Ma veniamo al dunque: dopo l’addio alla leggendaria Voodoo Rhythm di Beat-Man e l’approdo all’italiana Wild Honey, nel primo scorcio di questo 2014 vede finalmente la luce il terzo capitolo del quartetto fattosi dapprima quintetto (l’arrivo della tromba, già apprezzato nel precedente lavoro, fondamentale nelle trame sonore, in particolare negli episodi dal sapore balcanico e/o sudamericano) e poi sestetto, con l’entrata in organico in pianta stabile (?) di Réka, voce suadente e tastiere. Una genesi lunga, ma, ad ascoltare le 10 tracce che compongono questo I Saw Them Leaving, si può senz’altro dire che l’attesa sia stata ripagata. Ampiamente, aggiungerei. Il suono si è fatto più denso, gli arrangiamenti più curati e, soprattutto, a questo giro le canzoni sono semplicemente fantastiche. Se l’attacco di Under the Sea si potrebbe definire, sempre che abbia un senso, un classico pezzo da Pussywarmers, con il suo andirivieni che fa tanto ballata fifties, la seguente Sunrise è una perla di musica surf, proiettata nel 2014 dalle spiagge californiane dei primi anni sessanta, iniettata di morfina; Looking Over parte come un blues sgangherato e termina da qualche parte nel cielo notturno, prima che l’alba lo impregni di scie rosacee, mentre There Are Always Two Answers è un ipnotico connubio tra echi dream-pop (qualcuno ha detto Beach House?) e le crepuscolari nenie di Timber Timbre. L’apice del disco è il garage poppeggiante di Something You Call Love, una chicca che smuove il basso ventre e che avrebbe fatto la sua porchissima figura su un qualsiasi Nuggets o Pebbles.
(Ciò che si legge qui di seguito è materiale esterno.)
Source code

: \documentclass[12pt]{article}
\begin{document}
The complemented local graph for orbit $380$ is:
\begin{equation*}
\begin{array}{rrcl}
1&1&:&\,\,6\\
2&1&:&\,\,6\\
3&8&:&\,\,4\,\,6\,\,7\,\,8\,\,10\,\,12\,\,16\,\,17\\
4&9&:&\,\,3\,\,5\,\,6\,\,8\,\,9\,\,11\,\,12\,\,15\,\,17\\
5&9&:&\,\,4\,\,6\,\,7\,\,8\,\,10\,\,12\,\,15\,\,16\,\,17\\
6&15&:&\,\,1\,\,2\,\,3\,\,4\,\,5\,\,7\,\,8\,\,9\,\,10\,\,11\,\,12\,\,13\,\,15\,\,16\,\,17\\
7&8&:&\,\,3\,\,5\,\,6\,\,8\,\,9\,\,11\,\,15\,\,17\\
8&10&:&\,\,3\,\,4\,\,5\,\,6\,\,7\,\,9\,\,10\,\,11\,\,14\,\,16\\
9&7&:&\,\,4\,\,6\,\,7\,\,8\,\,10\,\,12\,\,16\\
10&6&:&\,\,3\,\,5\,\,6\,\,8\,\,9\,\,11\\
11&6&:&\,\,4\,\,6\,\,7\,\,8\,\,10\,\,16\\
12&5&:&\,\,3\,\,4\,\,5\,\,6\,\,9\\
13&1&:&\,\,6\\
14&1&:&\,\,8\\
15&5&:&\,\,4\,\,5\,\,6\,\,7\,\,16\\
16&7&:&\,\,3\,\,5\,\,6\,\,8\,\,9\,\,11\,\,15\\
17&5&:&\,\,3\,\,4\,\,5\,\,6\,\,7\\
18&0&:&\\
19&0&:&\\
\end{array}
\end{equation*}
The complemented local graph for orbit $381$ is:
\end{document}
I Saw Them Leaving è questo e, al contempo, molto di più; al primo ascolto piace, al secondo ammalia, al terzo entusiasma e ogni volta che riparte vi si scoprono nuove sfumature, in questo suo stratificato intreccio di strumenti, con le sue tastiere vintage a fare la parte del leone e con la voce di Réka che in più di un’occasione (sarà scontato dirlo, ma non posso esimermi dal farlo) ricorda da vicino quella di una certa Nico. Se il debutto dettava le coordinate e il seguito ne confermava la bontà, questo terzo capitolo certifica l’ineluttabile: i Pussywarmers scrivono grandi canzoni e le grandi canzoni, si sa, durano per sempre.